Gilead is strategically positioning itself to rival Johnson & Johnson (J&J) in the CAR-T cell therapy market for multiple myeloma, a market estimated to be worth $20 billion. Leveraging its established manufacturing network for cell therapies such as Yescarta and Tecartus, Gilead aims to produce anito-cel (anitocabtagene autoleucel), a promising new cell therapy, to gain a competitive edge. The significance of Gilead’s manufacturing capabilities was emphasized by CEO Daniel O’Day at a Bernstein event in May, citing the challenges of manufacturing CAR-T therapies using a patient’s own cells. This move is a clear reflection of Gilead’s commitment to innovation and differentiation in the rapidly evolving cell therapy landscape.

In addition to setting Gilead apart from its competitors, enhancing its manufacturing capabilities underscores the crucial role of efficient production in the CAR-T therapy market. By investing in this infrastructure, Gilead aims to establish a strong market position and meet the growing demand for advanced cell therapies. As Gilead continues to expand its portfolio and develop new treatments, its robust manufacturing network is expected to drive its success and leadership in the field.

The potential market for CAR-T therapies is projected to expand significantly, and Gilead’s strategic efforts position it well to capitalize on this growth. The company is targeting a 2026 launch for anito-cel, a therapy that could broaden the CAR-T multiple myeloma market through outpatient use.

Gilead’s rival, J&J, has witnessed significant success with its CAR-T therapy, Carvykti. Sales reached $963 million last year and are anticipated to cross the blockbuster threshold this year, with projected peak sales of around $7 billion in 2030. However, Gilead has valued the overall CAR-T multiple myeloma market higher.

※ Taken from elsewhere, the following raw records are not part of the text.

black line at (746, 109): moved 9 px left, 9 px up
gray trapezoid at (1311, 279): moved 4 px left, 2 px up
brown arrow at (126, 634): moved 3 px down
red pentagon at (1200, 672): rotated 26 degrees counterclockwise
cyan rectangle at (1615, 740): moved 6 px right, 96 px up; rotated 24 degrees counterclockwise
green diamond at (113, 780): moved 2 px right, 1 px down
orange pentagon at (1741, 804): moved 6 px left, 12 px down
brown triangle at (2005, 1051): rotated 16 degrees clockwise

Cindy Perettie, Global Head of Gilead’s CAR-T unit Kite, predicted at a Leerink event in March that the market will be worth $15 billion to $20 billion in 2034, a larger opportunity than its current CAR-T stronghold in lymphoma.

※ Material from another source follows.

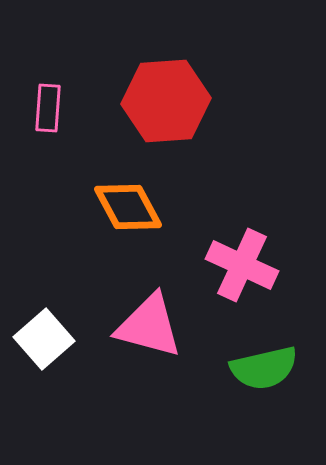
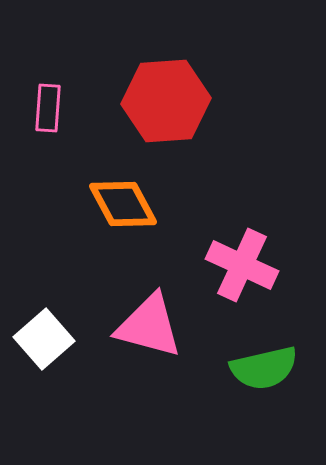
orange diamond: moved 5 px left, 3 px up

Despite J&J’s multi-year head start, having first won FDA approval for Carvykti in 2022, Gilead believes it can capture market share by providing a drug with superior safety and comparable efficacy. Gilead’s manufacturing capabilities serve as the third pillar of its strategy, offering a competitive advantage.

In May, Gilead’s anito-cel partner, Arcellx, shared updated Phase II data on the cell therapy as a fourth-line or later treatment for relapsed or refractory multiple myeloma. The overall response rate in the 117 patients was 97%, with nearly 70% of patients having a complete response. Evan David Seigerman, an analyst at BMO Capital Markets, stated that anito-cel continues to demonstrate significant efficacy, comparable to Carvykti, and potentially better overall survival rates, comparing anito-cel’s 12-month overall survival rate of 95% favorably to the 89% rate in a Carvykti study.

In conclusion, Gilead’s strategic focus on leveraging its manufacturing capabilities, coupled with promising clinical trial results, positions it to be a formidable competitor in the burgeoning CAR-T therapy market for multiple myeloma.